February 3rd, 2007 at 11:55 am
I used to use Windiff for this kind of thing in Windows, and had to do a big comparison of my mp3 branch (30G) which may have been corrupted on another hard drive. Well, it’s FAST too, data seems to stream from both devices near-simultaneously so its not reading lumps in turn from each device like Windiff.
Excellent – highly recommended!
Daniel
February 22nd, 2007 at 4:20 pm
Was looking for a Mac OS X diff tool. While compiling meld (2 hours and yet unfinished!) I found KDiff3m downloaded and played with it. Looks just what I wanted.
Kudos for providing binaries!
AG
March 14th, 2007 at 5:03 pm
Does a great job on character comparisons within the lines highlighting the changes exactly.

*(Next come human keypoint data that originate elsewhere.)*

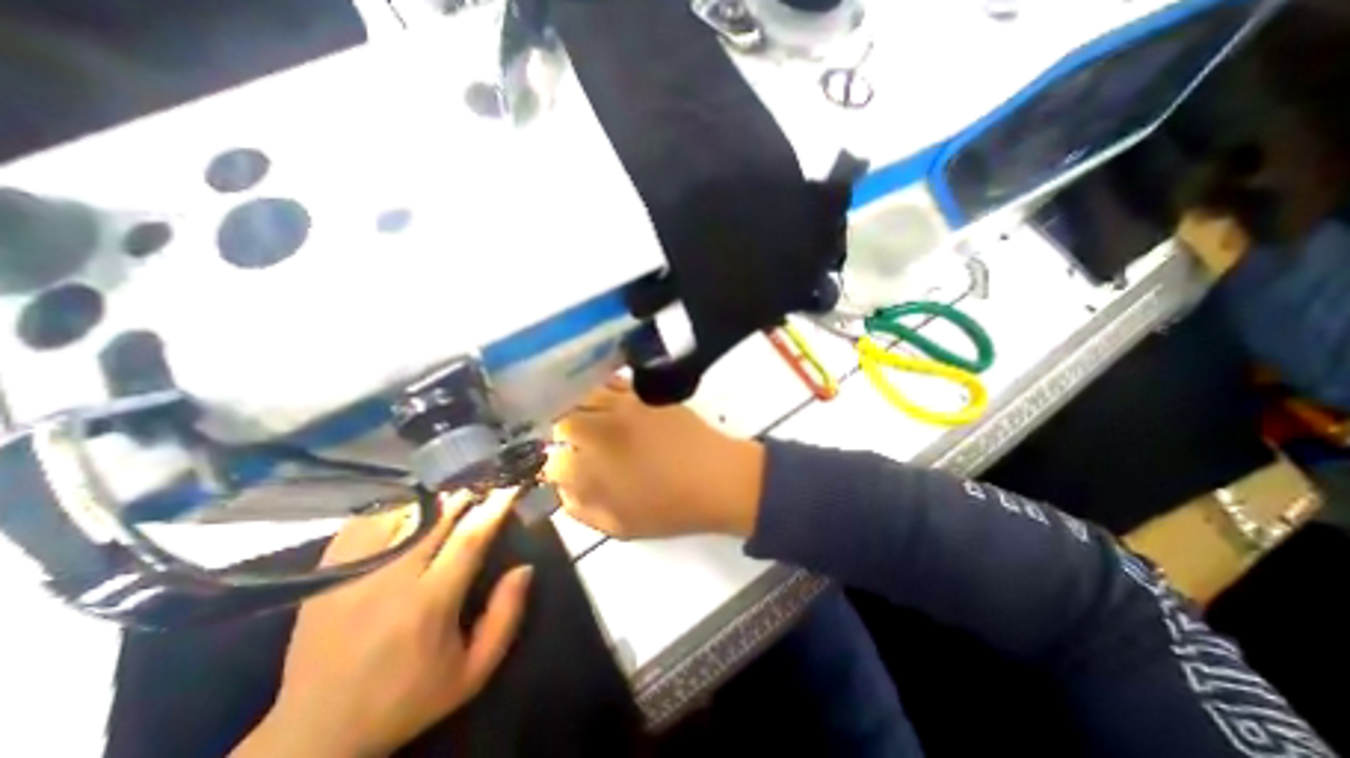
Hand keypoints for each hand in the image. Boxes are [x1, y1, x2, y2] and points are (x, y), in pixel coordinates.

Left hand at [230, 489, 533, 757]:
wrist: (314, 737)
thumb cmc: (407, 699)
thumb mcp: (472, 672)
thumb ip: (506, 617)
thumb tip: (524, 568)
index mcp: (429, 603)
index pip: (470, 538)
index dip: (494, 507)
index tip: (511, 487)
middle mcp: (389, 581)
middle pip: (436, 518)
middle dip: (465, 496)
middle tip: (483, 485)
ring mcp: (352, 575)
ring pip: (401, 514)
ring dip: (432, 500)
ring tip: (449, 494)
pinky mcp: (325, 577)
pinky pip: (364, 524)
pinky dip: (392, 508)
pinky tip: (407, 508)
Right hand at [541, 375, 763, 540]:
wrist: (715, 478)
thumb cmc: (669, 508)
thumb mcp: (620, 526)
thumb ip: (582, 510)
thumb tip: (562, 491)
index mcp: (592, 471)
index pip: (554, 464)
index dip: (556, 469)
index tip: (566, 471)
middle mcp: (600, 433)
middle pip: (562, 423)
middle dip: (562, 435)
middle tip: (574, 444)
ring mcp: (622, 408)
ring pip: (582, 396)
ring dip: (577, 407)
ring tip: (585, 417)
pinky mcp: (642, 394)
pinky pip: (612, 382)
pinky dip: (601, 387)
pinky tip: (604, 396)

A great tool, a must have!
Elena
April 23rd, 2007 at 8:00 pm
The above links have been helpful.
Thanks for the useful information.
KDiff3m is excelent tool
Anonymous
May 27th, 2007 at 2:25 am
I highly recommend using a version control tool as well as kdiff3, eg subversion or cvs
SpiderDog
June 2nd, 2007 at 6:45 pm
I’ve been using WinMerge. Excellent tool. I will look into SubVersion to maintain my website code.
SpiderDog
June 2nd, 2007 at 7:02 pm
I forgot to mention that a nice feature of WinMerge is it is available in the Context Menu. This means you can select two files in Windows file manager and right click to compare them. Or if one file is in one folder, you select it then browse to the other file in another folder and right click to compare them.